(Document layout analysis data)
__________________________________________________

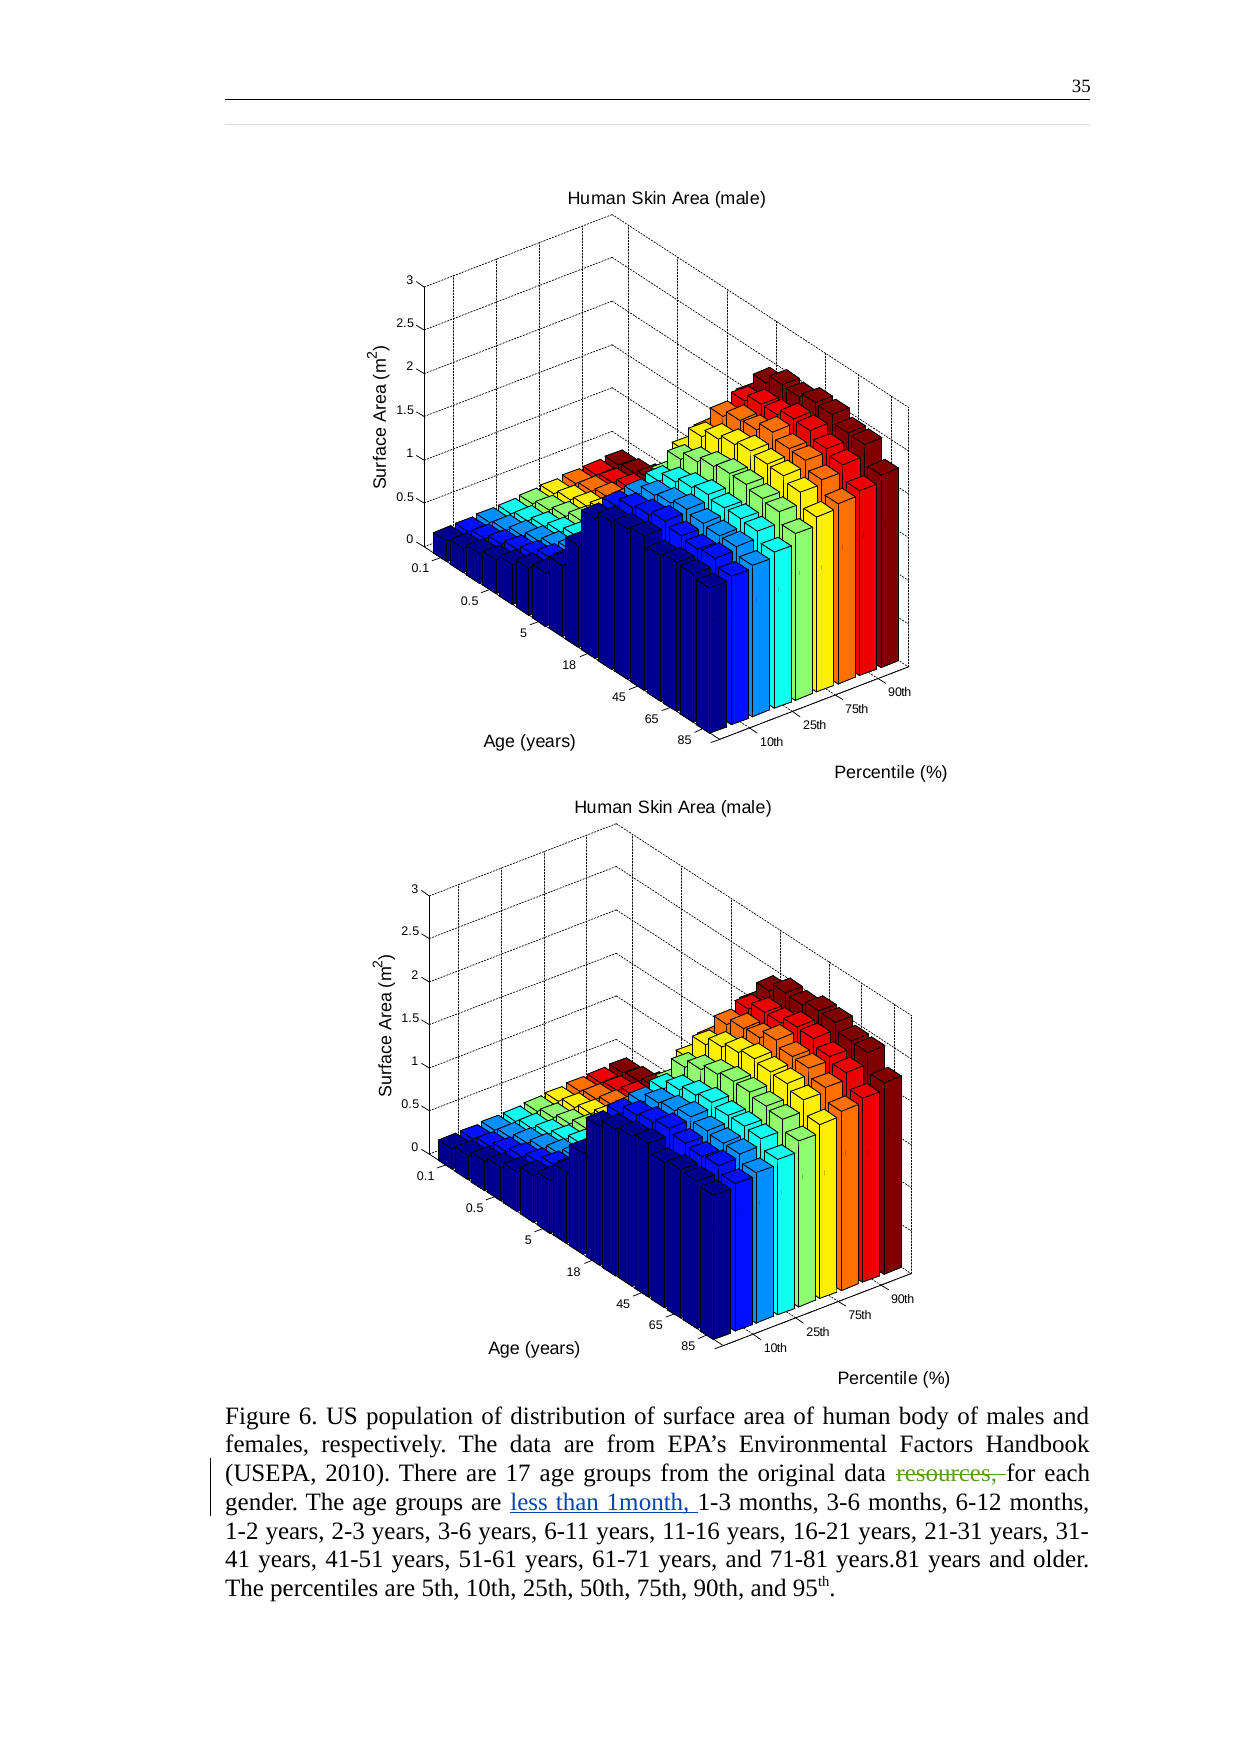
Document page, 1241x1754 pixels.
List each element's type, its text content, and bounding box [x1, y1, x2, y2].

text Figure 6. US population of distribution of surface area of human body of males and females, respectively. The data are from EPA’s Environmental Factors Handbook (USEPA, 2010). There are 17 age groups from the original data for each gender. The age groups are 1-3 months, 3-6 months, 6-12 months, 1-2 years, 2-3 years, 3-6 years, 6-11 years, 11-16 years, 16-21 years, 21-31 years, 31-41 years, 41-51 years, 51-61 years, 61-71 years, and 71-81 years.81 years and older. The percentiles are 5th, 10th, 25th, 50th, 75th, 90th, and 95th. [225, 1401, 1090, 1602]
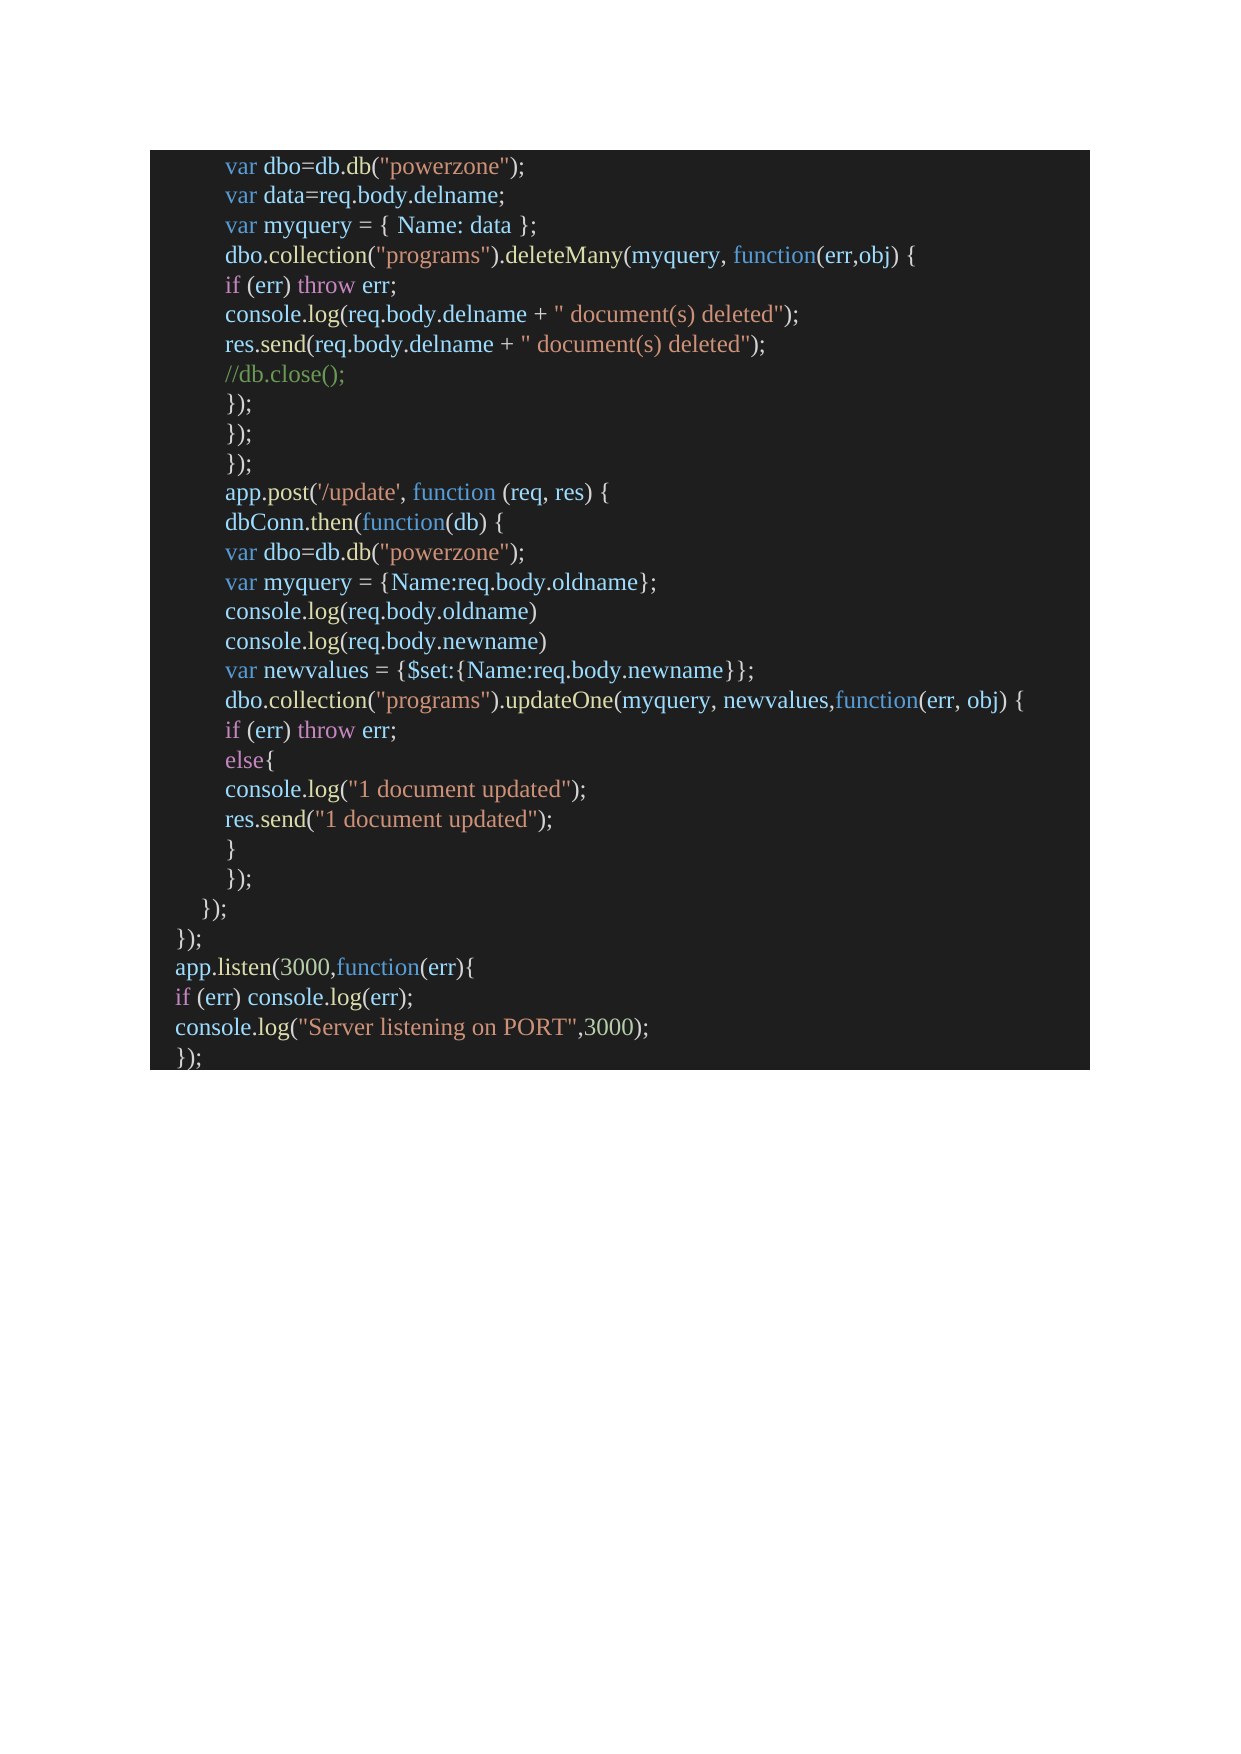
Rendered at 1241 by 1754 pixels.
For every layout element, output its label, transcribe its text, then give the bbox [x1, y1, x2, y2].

__________________________________________________

◆ **ASSIGNMENT**:
Set down exactly, and only, the lines from the one holding "List each element's" to the end of the records above, leaving every picture out.

◆ **RESPONSE**:
List each element's type, its text content, and bounding box [x1, y1, x2, y2].

text Figure 6. US population of distribution of surface area of human body of males and females, respectively. The data are from EPA’s Environmental Factors Handbook (USEPA, 2010). There are 17 age groups from the original data for each gender. The age groups are 1-3 months, 3-6 months, 6-12 months, 1-2 years, 2-3 years, 3-6 years, 6-11 years, 11-16 years, 16-21 years, 21-31 years, 31-41 years, 41-51 years, 51-61 years, 61-71 years, and 71-81 years.81 years and older. The percentiles are 5th, 10th, 25th, 50th, 75th, 90th, and 95th. [225, 1401, 1090, 1602]
Rendered at 1241 by 1754 pixels.
For every layout element, output its label, transcribe its text, then give the bbox [x1, y1, x2, y2].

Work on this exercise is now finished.